Minggu, 18 September 2016

Apabila Logika Dipaksakan untuk Ikut Campur Urusan Islam (Pertemuan 43)

Logika yang dipaksakan tidaklah ia melahirkan kecuali hanya keragua-raguan, oleh karena itu kita akan menjabarkan tujuh alasan penting mengapa sesuatu yang bernama logika tidak perlu untuk ikut campur dalam urusan agama, antara lain:

1. Logika Bersifat Tidak Pasti, Plin-plan dan Cenderung Berubah-ubah.

Kemarin bicara begini, hari ini bicara begitu dan besok entah bicara apa lagi? Ini lantaran logika mudah terpengaruh oleh kondisi kejiwaan seseorang.

Saat cuaca terasa panas, sebagian orang mungkin saja merasa sulit untuk mengontrol temperament, maka pada saat itu posisi logika telah dikuasai oleh kondisi kejiwaannya, sehingga sebagian orang tidak bisa untuk berpikir baik sampai kondisi kejiwaannya tersebut kembali normal.
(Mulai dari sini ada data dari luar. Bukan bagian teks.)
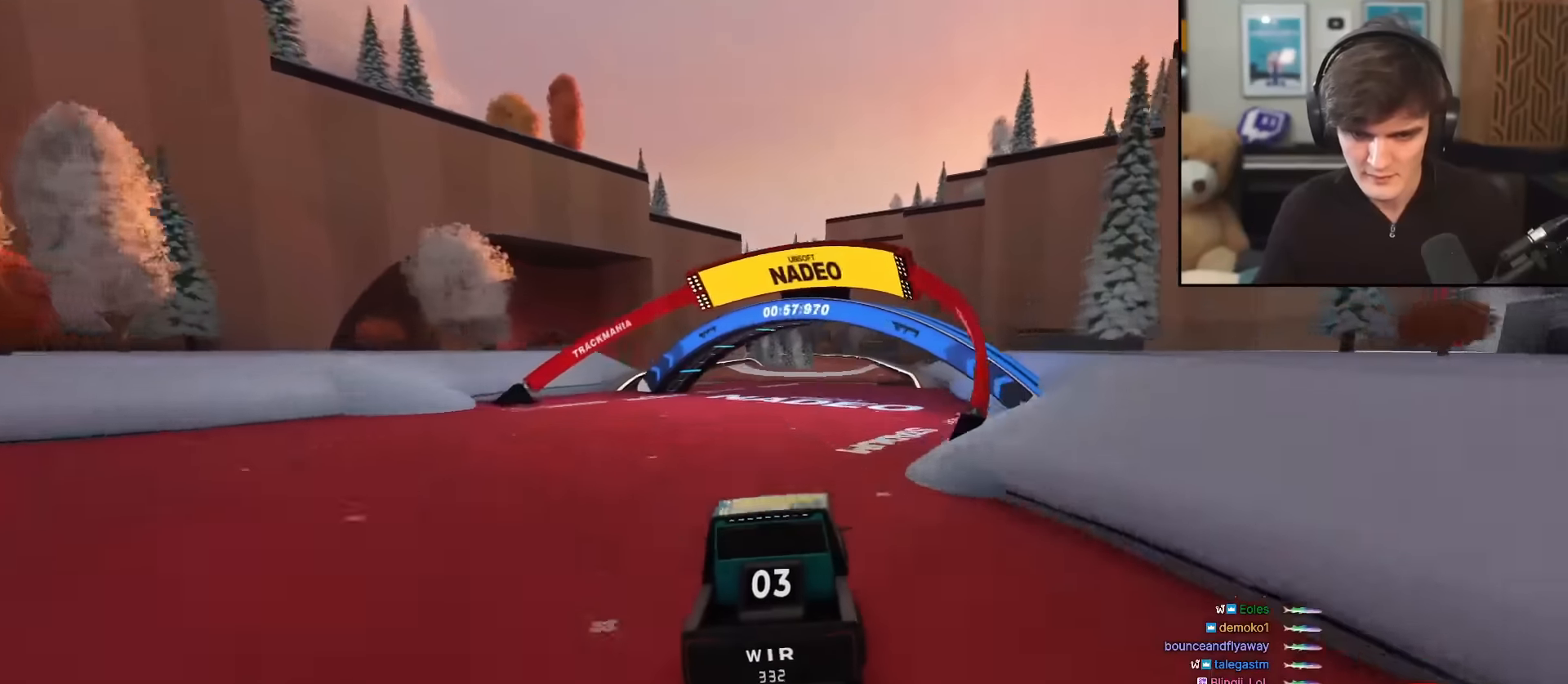
{"keys": ["up"], "events": [[167, "right", "down"], [217, "right", "up"], [451, "right", "down"], [501, "right", "up"]]}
2. Tiap Orang Punya Cara Sendiri-sendiri dalam Berlogika.

Kena sepuluh orang yang membahas Islam dengan cara berlogika, maka bisa menjadi sepuluh aliran yang bakal tercipta. 

Faktor latar belakang, baik itu pendidikan, pergaulan, usia maupun jenis kelamin dapat menjadi alasan mengapa terjadi perbedaan manusia dalam cara menggunakan logikanya.

3. Logika itu Diatur Agama, Bukan Malah Mengatur Agama

Logika mencakup pemikiran dan keyakinan, oleh karenanya para nabi diutus untuk mengatur logika tersebut, yakni dari pemikiran dan keyakinan terhadap berhala kepada pemikiran dan keyakinan tauhid hanya kepada Allah Ta'ala.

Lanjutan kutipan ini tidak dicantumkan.